The body of engineering knowledge combined with the Internet can lead to quick expertise in any area. Technology has grown at an exponential rate, inspiring thousands of people to get involved on their own by creating their own gadgets, systems, and products. This is known as the maker movement and is the result of technologies such as Arduino, Raspberry Pi, and 3D printers such as the MakerBot. Through these technologies hundreds of projects have been built, and a huge community has been formed, supporting everything around it. The next big thing to come to the maker world may be a combination between the small computers and 3D printing.
A team from the University of Tokyo, Japan have created a way to print conductive ink onto a piece of paper from an everyday inkjet printer. This would allow hobbyists, engineers, or researchers a cheap, fast, and reliable way to quickly create and test PCB designs. Currently, many teams design a PCB and will then have to send that schematic out and wait for their board to be shipped to them.
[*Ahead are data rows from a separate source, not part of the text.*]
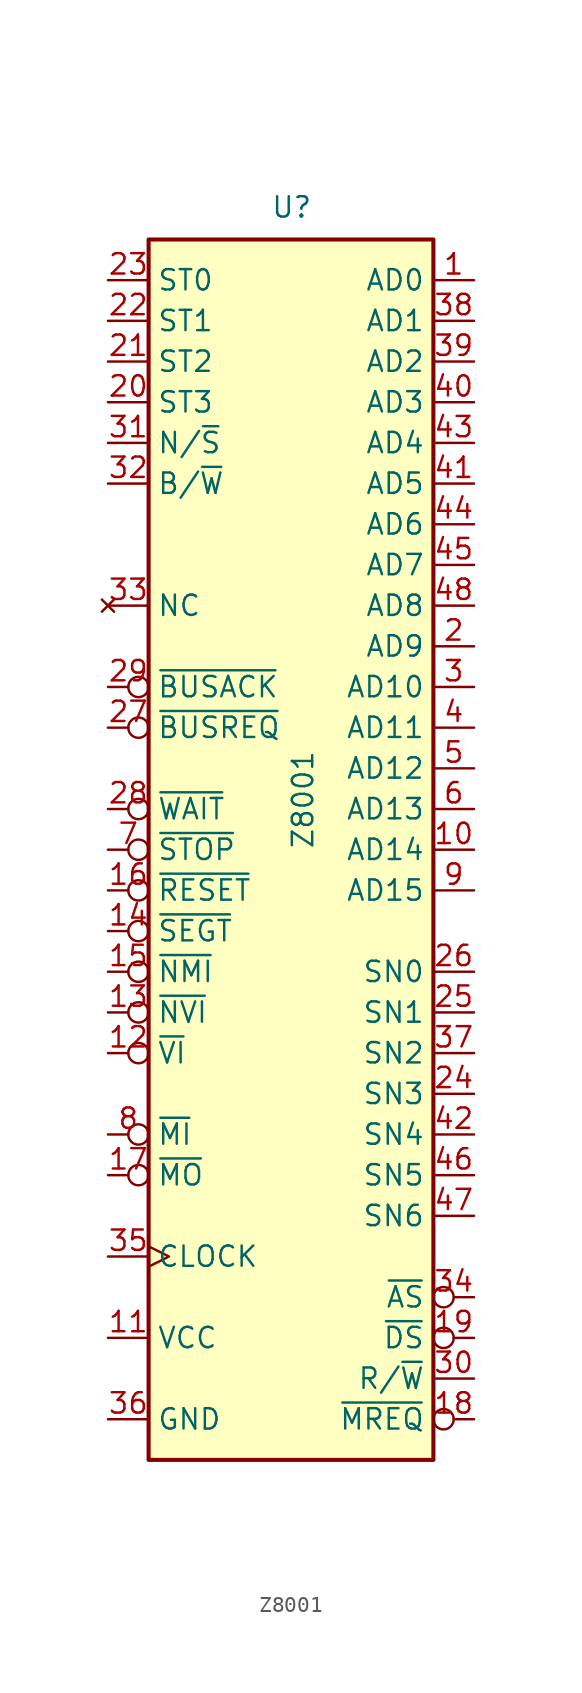
<source format=kicad_sym>
(kicad_symbol_lib
  (version 20220914)
  (generator kicad_symbol_editor)
  (symbol "Z8001"
    (property "Reference" "U"
      (at -1.27 39.37 0)
      (effects (font (size 1.27 1.27)) (justify left bottom)))
    (property "Value" "Z8001"
      (at 0 0 90)
      (effects (font (size 1.27 1.27)) (justify left top)))
    (symbol "Z8001_0_0"
      (pin input inverted (at -11.43 -5.08 0) (length 2.54) (name "~{SEGT}" (effects (font (size 1.27 1.27)))) (number "14" (effects (font (size 1.27 1.27)))))
      (pin output line (at 11.43 -15.24 180) (length 2.54) (name "SN3" (effects (font (size 1.27 1.27)))) (number "24" (effects (font (size 1.27 1.27)))))
      (pin output line (at 11.43 -10.16 180) (length 2.54) (name "SN1" (effects (font (size 1.27 1.27)))) (number "25" (effects (font (size 1.27 1.27)))))
      (pin output line (at 11.43 -7.62 180) (length 2.54) (name "SN0" (effects (font (size 1.27 1.27)))) (number "26" (effects (font (size 1.27 1.27)))))
      (pin output line (at 11.43 -12.7 180) (length 2.54) (name "SN2" (effects (font (size 1.27 1.27)))) (number "37" (effects (font (size 1.27 1.27)))))
      (pin output line (at 11.43 -17.78 180) (length 2.54) (name "SN4" (effects (font (size 1.27 1.27)))) (number "42" (effects (font (size 1.27 1.27)))))
      (pin output line (at 11.43 -20.32 180) (length 2.54) (name "SN5" (effects (font (size 1.27 1.27)))) (number "46" (effects (font (size 1.27 1.27)))))
      (pin output line (at 11.43 -22.86 180) (length 2.54) (name "SN6" (effects (font (size 1.27 1.27)))) (number "47" (effects (font (size 1.27 1.27))))))
    (symbol "Z8001_0_1"
      (rectangle (start -8.89 -38.1) (end 8.89 38.1) (stroke (width 0.254) (type default)) (fill (type background))))
    (symbol "Z8001_1_1"
      (pin bidirectional line (at 11.43 35.56 180) (length 2.54) (name "AD0" (effects (font (size 1.27 1.27)))) (number "1" (effects (font (size 1.27 1.27)))))
      (pin bidirectional line (at 11.43 0 180) (length 2.54) (name "AD14" (effects (font (size 1.27 1.27)))) (number "10" (effects (font (size 1.27 1.27)))))
      (pin power_in line (at -11.43 -30.48 0) (length 2.54) (name "VCC" (effects (font (size 1.27 1.27)))) (number "11" (effects (font (size 1.27 1.27)))))
      (pin input inverted (at -11.43 -12.7 0) (length 2.54) (name "~{VI}" (effects (font (size 1.27 1.27)))) (number "12" (effects (font (size 1.27 1.27)))))
      (pin input inverted (at -11.43 -10.16 0) (length 2.54) (name "~{NVI}" (effects (font (size 1.27 1.27)))) (number "13" (effects (font (size 1.27 1.27)))))
      (pin input inverted (at -11.43 -7.62 0) (length 2.54) (name "~{NMI}" (effects (font (size 1.27 1.27)))) (number "15" (effects (font (size 1.27 1.27)))))
      (pin input inverted (at -11.43 -2.54 0) (length 2.54) (name "~{RESET}" (effects (font (size 1.27 1.27)))) (number "16" (effects (font (size 1.27 1.27)))))
      (pin output inverted (at -11.43 -20.32 0) (length 2.54) (name "~{MO}" (effects (font (size 1.27 1.27)))) (number "17" (effects (font (size 1.27 1.27)))))
      (pin output inverted (at 11.43 -35.56 180) (length 2.54) (name "~{MREQ}" (effects (font (size 1.27 1.27)))) (number "18" (effects (font (size 1.27 1.27)))))
      (pin output inverted (at 11.43 -30.48 180) (length 2.54) (name "~{DS}" (effects (font (size 1.27 1.27)))) (number "19" (effects (font (size 1.27 1.27)))))
      (pin bidirectional line (at 11.43 12.7 180) (length 2.54) (name "AD9" (effects (font (size 1.27 1.27)))) (number "2" (effects (font (size 1.27 1.27)))))
      (pin output line (at -11.43 27.94 0) (length 2.54) (name "ST3" (effects (font (size 1.27 1.27)))) (number "20" (effects (font (size 1.27 1.27)))))
      (pin output line (at -11.43 30.48 0) (length 2.54) (name "ST2" (effects (font (size 1.27 1.27)))) (number "21" (effects (font (size 1.27 1.27)))))
      (pin output line (at -11.43 33.02 0) (length 2.54) (name "ST1" (effects (font (size 1.27 1.27)))) (number "22" (effects (font (size 1.27 1.27)))))
      (pin output line (at -11.43 35.56 0) (length 2.54) (name "ST0" (effects (font (size 1.27 1.27)))) (number "23" (effects (font (size 1.27 1.27)))))
      (pin input inverted (at -11.43 7.62 0) (length 2.54) (name "~{BUSREQ}" (effects (font (size 1.27 1.27)))) (number "27" (effects (font (size 1.27 1.27)))))
      (pin input inverted (at -11.43 2.54 0) (length 2.54) (name "~{WAIT}" (effects (font (size 1.27 1.27)))) (number "28" (effects (font (size 1.27 1.27)))))
      (pin output inverted (at -11.43 10.16 0) (length 2.54) (name "~{BUSACK}" (effects (font (size 1.27 1.27)))) (number "29" (effects (font (size 1.27 1.27)))))
      (pin bidirectional line (at 11.43 10.16 180) (length 2.54) (name "AD10" (effects (font (size 1.27 1.27)))) (number "3" (effects (font (size 1.27 1.27)))))
      (pin output line (at 11.43 -33.02 180) (length 2.54) (name "R/~{W}" (effects (font (size 1.27 1.27)))) (number "30" (effects (font (size 1.27 1.27)))))
      (pin output line (at -11.43 25.4 0) (length 2.54) (name "N/~{S}" (effects (font (size 1.27 1.27)))) (number "31" (effects (font (size 1.27 1.27)))))
      (pin output line (at -11.43 22.86 0) (length 2.54) (name "B/~{W}" (effects (font (size 1.27 1.27)))) (number "32" (effects (font (size 1.27 1.27)))))
      (pin no_connect line (at -11.43 15.24 0) (length 2.54) (name "NC" (effects (font (size 1.27 1.27)))) (number "33" (effects (font (size 1.27 1.27)))))
      (pin output inverted (at 11.43 -27.94 180) (length 2.54) (name "~{AS}" (effects (font (size 1.27 1.27)))) (number "34" (effects (font (size 1.27 1.27)))))
      (pin input clock (at -11.43 -25.4 0) (length 2.54) (name "CLOCK" (effects (font (size 1.27 1.27)))) (number "35" (effects (font (size 1.27 1.27)))))
      (pin power_in line (at -11.43 -35.56 0) (length 2.54) (name "GND" (effects (font (size 1.27 1.27)))) (number "36" (effects (font (size 1.27 1.27)))))
      (pin bidirectional line (at 11.43 33.02 180) (length 2.54) (name "AD1" (effects (font (size 1.27 1.27)))) (number "38" (effects (font (size 1.27 1.27)))))
      (pin bidirectional line (at 11.43 30.48 180) (length 2.54) (name "AD2" (effects (font (size 1.27 1.27)))) (number "39" (effects (font (size 1.27 1.27)))))
      (pin bidirectional line (at 11.43 7.62 180) (length 2.54) (name "AD11" (effects (font (size 1.27 1.27)))) (number "4" (effects (font (size 1.27 1.27)))))
      (pin bidirectional line (at 11.43 27.94 180) (length 2.54) (name "AD3" (effects (font (size 1.27 1.27)))) (number "40" (effects (font (size 1.27 1.27)))))
      (pin bidirectional line (at 11.43 22.86 180) (length 2.54) (name "AD5" (effects (font (size 1.27 1.27)))) (number "41" (effects (font (size 1.27 1.27)))))
      (pin bidirectional line (at 11.43 25.4 180) (length 2.54) (name "AD4" (effects (font (size 1.27 1.27)))) (number "43" (effects (font (size 1.27 1.27)))))
      (pin bidirectional line (at 11.43 20.32 180) (length 2.54) (name "AD6" (effects (font (size 1.27 1.27)))) (number "44" (effects (font (size 1.27 1.27)))))
      (pin bidirectional line (at 11.43 17.78 180) (length 2.54) (name "AD7" (effects (font (size 1.27 1.27)))) (number "45" (effects (font (size 1.27 1.27)))))
      (pin bidirectional line (at 11.43 15.24 180) (length 2.54) (name "AD8" (effects (font (size 1.27 1.27)))) (number "48" (effects (font (size 1.27 1.27)))))
      (pin bidirectional line (at 11.43 5.08 180) (length 2.54) (name "AD12" (effects (font (size 1.27 1.27)))) (number "5" (effects (font (size 1.27 1.27)))))
      (pin bidirectional line (at 11.43 2.54 180) (length 2.54) (name "AD13" (effects (font (size 1.27 1.27)))) (number "6" (effects (font (size 1.27 1.27)))))
      (pin input inverted (at -11.43 0 0) (length 2.54) (name "~{STOP}" (effects (font (size 1.27 1.27)))) (number "7" (effects (font (size 1.27 1.27)))))
      (pin input inverted (at -11.43 -17.78 0) (length 2.54) (name "~{MI}" (effects (font (size 1.27 1.27)))) (number "8" (effects (font (size 1.27 1.27)))))
      (pin bidirectional line (at 11.43 -2.54 180) (length 2.54) (name "AD15" (effects (font (size 1.27 1.27)))) (number "9" (effects (font (size 1.27 1.27))))))))
</source>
While it is possible to own your own PCB fabrication device, the price of these technologies makes it highly unlikely that you would purchase one yourself. Even for companies and research labs, the price of this equipment can prove to be too much.
Therefore, the team wanted to devise a way to cheaply print circuit boards for testing and prototyping. The first step was to find ink that would be conductive and work within an inkjet printer. This was possible thanks to recent advances in materials science. Their ink integrates silver nanoparticles that are smaller than 0.1micrometers. The nanoparticles get dissolved in a solvent with polymer latex and halide emulsion. Then water is reintroduced, which stabilizes the solution. Unlike currently available conductive inks and paints, the miniscule particle size allows the inks to have a low resistance and support applications such as narrow traces and printed antennas.
In addition, the team used a cheap inkjet printer they purchased on Amazon. With this, they also purchased empty ink cartridges, which were filled with their conductive ink using a small plastic syringe. They then tested different types of paper. Resin-coated paper, glossy photo paper, and PET film worked well in supporting printed circuits. Materials that did not function well with the printed circuits were canvas clothes, magnet sheets, and label seals.
The printed circuits also allow circuits to be utilized in many unique applications. For example, the circuits can be printed and then flexed while still maintaining conductivity. The resistance of the circuits will gradually increase as the bend radius increases due to "cracking," which occurs with the nanoparticles. In one experiment, the team wrapped a circuit around a toothpick, which resulted in a resistance of 34 Ohms, which is still a resistance much less than many currently available conductive inks.
The team has also experimented with attaching components to the paper circuits. Due to the high temperatures required for soldering, alternative methods were explored. Conductive tapes and silver conductive epoxy proved to be the most reliable means of attaching components to the circuits. So far, the team has printed circuits and connected LEDs, resistors, batteries, and even microprocessors.
Overall, the team's work has shown us that printed circuits can be a reality soon. Teams working in labs can take advantage of the rapid prototyping it will allow as well as a hobbyist working from home. The technology may also be integrated with 3D printing or pick-and-place machines, which would open a whole new door in the electronics world. My intuition is that we will be seeing more of this technology soon and being applied in many more situations and applications.